EXERCISE DESCRIPTION
Without any images, output the records below verbatim.

DATA TO USE
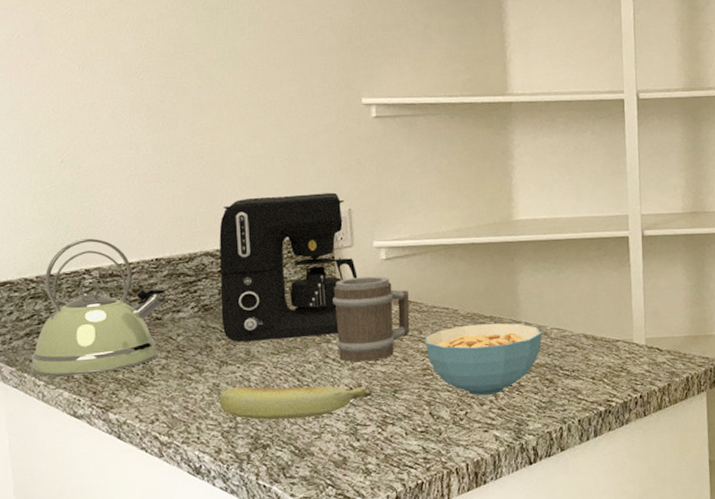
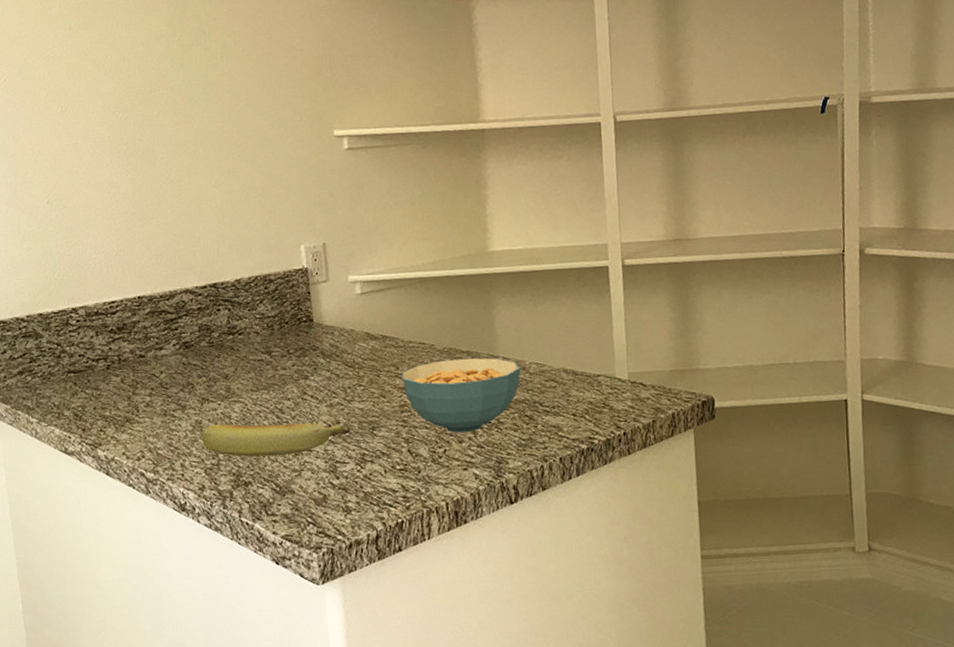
kettle: present [30,238,166,377] -> none [23,277,148,414]
coffee maker: present [219,192,358,342] -> none [198,227,334,379]
barrel: present [333,276,410,362] -> none [309,311,386,399]

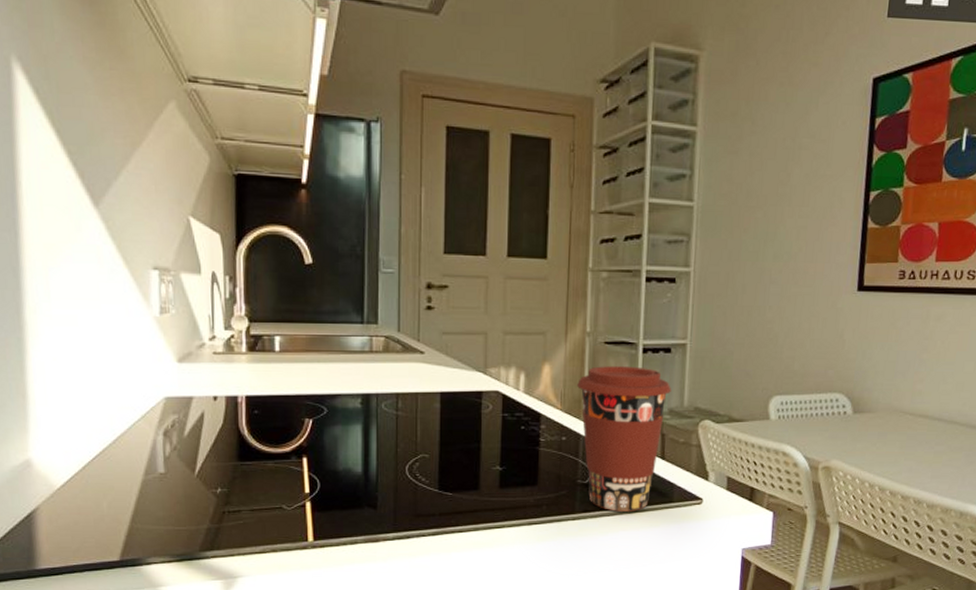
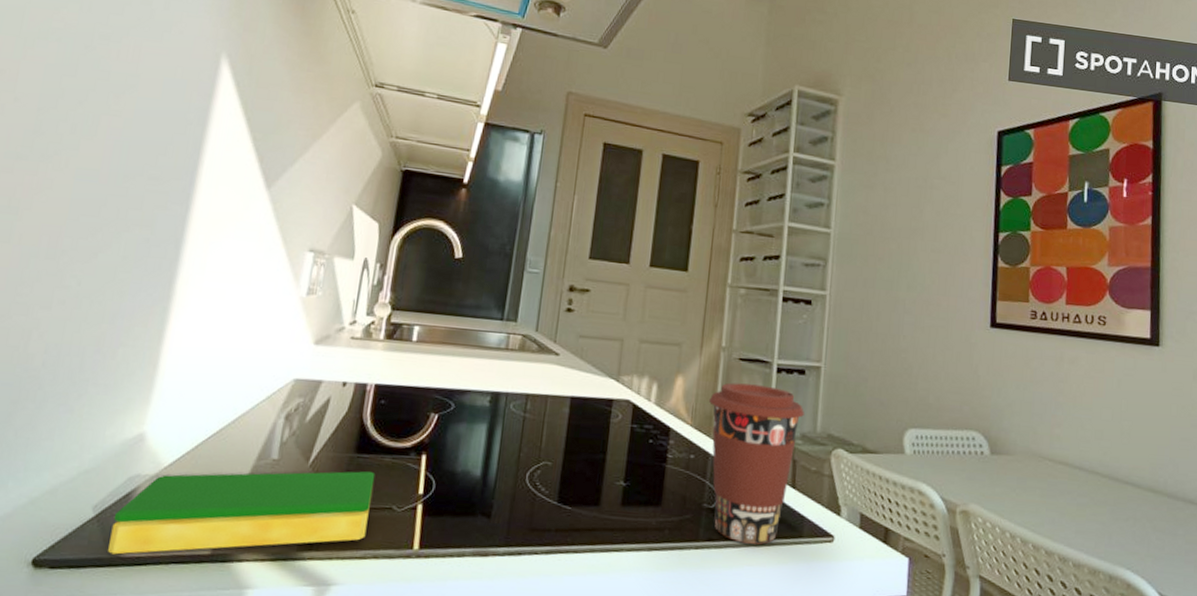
dish sponge: none [21,477,262,568] -> present [108,471,376,555]

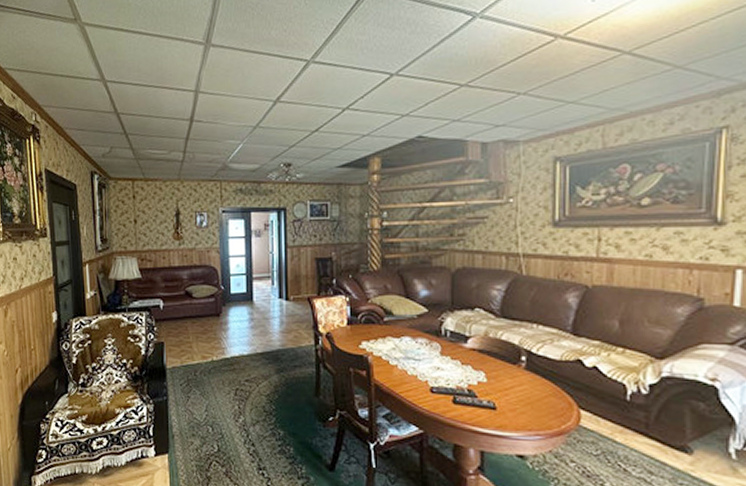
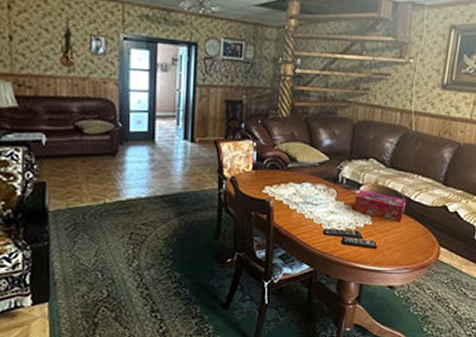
tissue box: none [463,342,526,380] -> present [354,189,406,222]

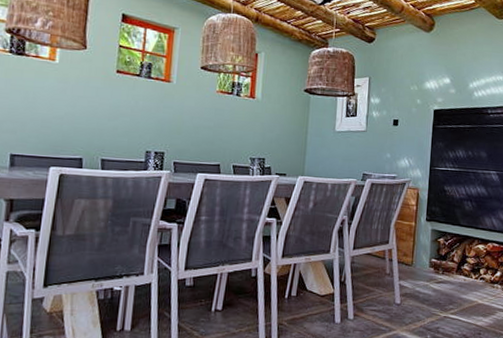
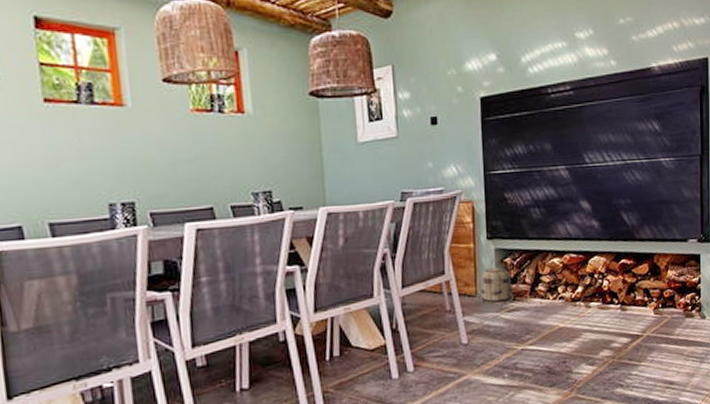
basket: none [415,238,442,276] -> present [480,259,513,306]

FINISHED EXERCISE
kettle: present [30,238,166,377] -> none [23,277,148,414]
coffee maker: present [219,192,358,342] -> none [198,227,334,379]
barrel: present [333,276,410,362] -> none [309,311,386,399]

dish sponge: none [21,477,262,568] -> present [108,471,376,555]

tissue box: none [463,342,526,380] -> present [354,189,406,222]

basket: none [415,238,442,276] -> present [480,259,513,306]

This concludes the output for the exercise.